_Directions_.
All of the data that follows needs to be printed again, exactly as it reads.

Document understanding data:
· · · · ·
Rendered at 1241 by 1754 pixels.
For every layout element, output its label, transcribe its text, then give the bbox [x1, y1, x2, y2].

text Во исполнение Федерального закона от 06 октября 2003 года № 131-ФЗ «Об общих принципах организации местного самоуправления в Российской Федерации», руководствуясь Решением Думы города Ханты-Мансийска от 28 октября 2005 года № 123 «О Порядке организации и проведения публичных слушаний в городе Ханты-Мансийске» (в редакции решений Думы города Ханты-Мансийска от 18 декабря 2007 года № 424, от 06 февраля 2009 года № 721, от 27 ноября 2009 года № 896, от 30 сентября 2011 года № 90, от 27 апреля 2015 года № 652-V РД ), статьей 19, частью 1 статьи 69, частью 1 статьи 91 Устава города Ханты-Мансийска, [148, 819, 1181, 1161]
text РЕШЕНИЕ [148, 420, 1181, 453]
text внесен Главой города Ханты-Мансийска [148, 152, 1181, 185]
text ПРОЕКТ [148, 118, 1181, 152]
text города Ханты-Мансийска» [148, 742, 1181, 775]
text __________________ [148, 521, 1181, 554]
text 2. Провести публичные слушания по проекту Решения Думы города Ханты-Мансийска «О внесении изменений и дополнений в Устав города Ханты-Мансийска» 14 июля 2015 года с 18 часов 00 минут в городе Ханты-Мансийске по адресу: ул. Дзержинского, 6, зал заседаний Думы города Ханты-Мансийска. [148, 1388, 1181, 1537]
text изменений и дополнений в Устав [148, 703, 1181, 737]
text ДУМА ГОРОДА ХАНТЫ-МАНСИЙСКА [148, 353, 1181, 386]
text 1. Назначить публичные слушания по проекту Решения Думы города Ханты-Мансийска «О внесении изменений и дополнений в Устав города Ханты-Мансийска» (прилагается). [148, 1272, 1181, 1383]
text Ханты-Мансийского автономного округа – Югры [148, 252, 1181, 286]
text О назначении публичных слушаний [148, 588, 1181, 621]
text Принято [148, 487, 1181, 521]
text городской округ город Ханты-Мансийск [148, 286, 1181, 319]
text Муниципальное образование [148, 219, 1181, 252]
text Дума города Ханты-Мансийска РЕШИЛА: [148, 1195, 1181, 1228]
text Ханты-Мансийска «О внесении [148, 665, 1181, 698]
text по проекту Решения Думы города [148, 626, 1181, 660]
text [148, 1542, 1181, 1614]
· · · · ·
_Solved exercise_.
Rendered at 1241 by 1754 pixels.
For every layout element, output its label, transcribe its text, then give the bbox [x1, y1, x2, y2].

text Во исполнение Федерального закона от 06 октября 2003 года № 131-ФЗ «Об общих принципах организации местного самоуправления в Российской Федерации», руководствуясь Решением Думы города Ханты-Мансийска от 28 октября 2005 года № 123 «О Порядке организации и проведения публичных слушаний в городе Ханты-Мансийске» (в редакции решений Думы города Ханты-Мансийска от 18 декабря 2007 года № 424, от 06 февраля 2009 года № 721, от 27 ноября 2009 года № 896, от 30 сентября 2011 года № 90, от 27 апреля 2015 года № 652-V РД ), статьей 19, частью 1 статьи 69, частью 1 статьи 91 Устава города Ханты-Мансийска, [148, 819, 1181, 1161]
text РЕШЕНИЕ [148, 420, 1181, 453]
text внесен Главой города Ханты-Мансийска [148, 152, 1181, 185]
text ПРОЕКТ [148, 118, 1181, 152]
text города Ханты-Мансийска» [148, 742, 1181, 775]
text __________________ [148, 521, 1181, 554]
text 2. Провести публичные слушания по проекту Решения Думы города Ханты-Мансийска «О внесении изменений и дополнений в Устав города Ханты-Мансийска» 14 июля 2015 года с 18 часов 00 минут в городе Ханты-Мансийске по адресу: ул. Дзержинского, 6, зал заседаний Думы города Ханты-Мансийска. [148, 1388, 1181, 1537]
text изменений и дополнений в Устав [148, 703, 1181, 737]
text ДУМА ГОРОДА ХАНТЫ-МАНСИЙСКА [148, 353, 1181, 386]
text 1. Назначить публичные слушания по проекту Решения Думы города Ханты-Мансийска «О внесении изменений и дополнений в Устав города Ханты-Мансийска» (прилагается). [148, 1272, 1181, 1383]
text Ханты-Мансийского автономного округа – Югры [148, 252, 1181, 286]
text О назначении публичных слушаний [148, 588, 1181, 621]
text Принято [148, 487, 1181, 521]
text городской округ город Ханты-Мансийск [148, 286, 1181, 319]
text Муниципальное образование [148, 219, 1181, 252]
text Дума города Ханты-Мансийска РЕШИЛА: [148, 1195, 1181, 1228]
text Ханты-Мансийска «О внесении [148, 665, 1181, 698]
text по проекту Решения Думы города [148, 626, 1181, 660]
text [148, 1542, 1181, 1614]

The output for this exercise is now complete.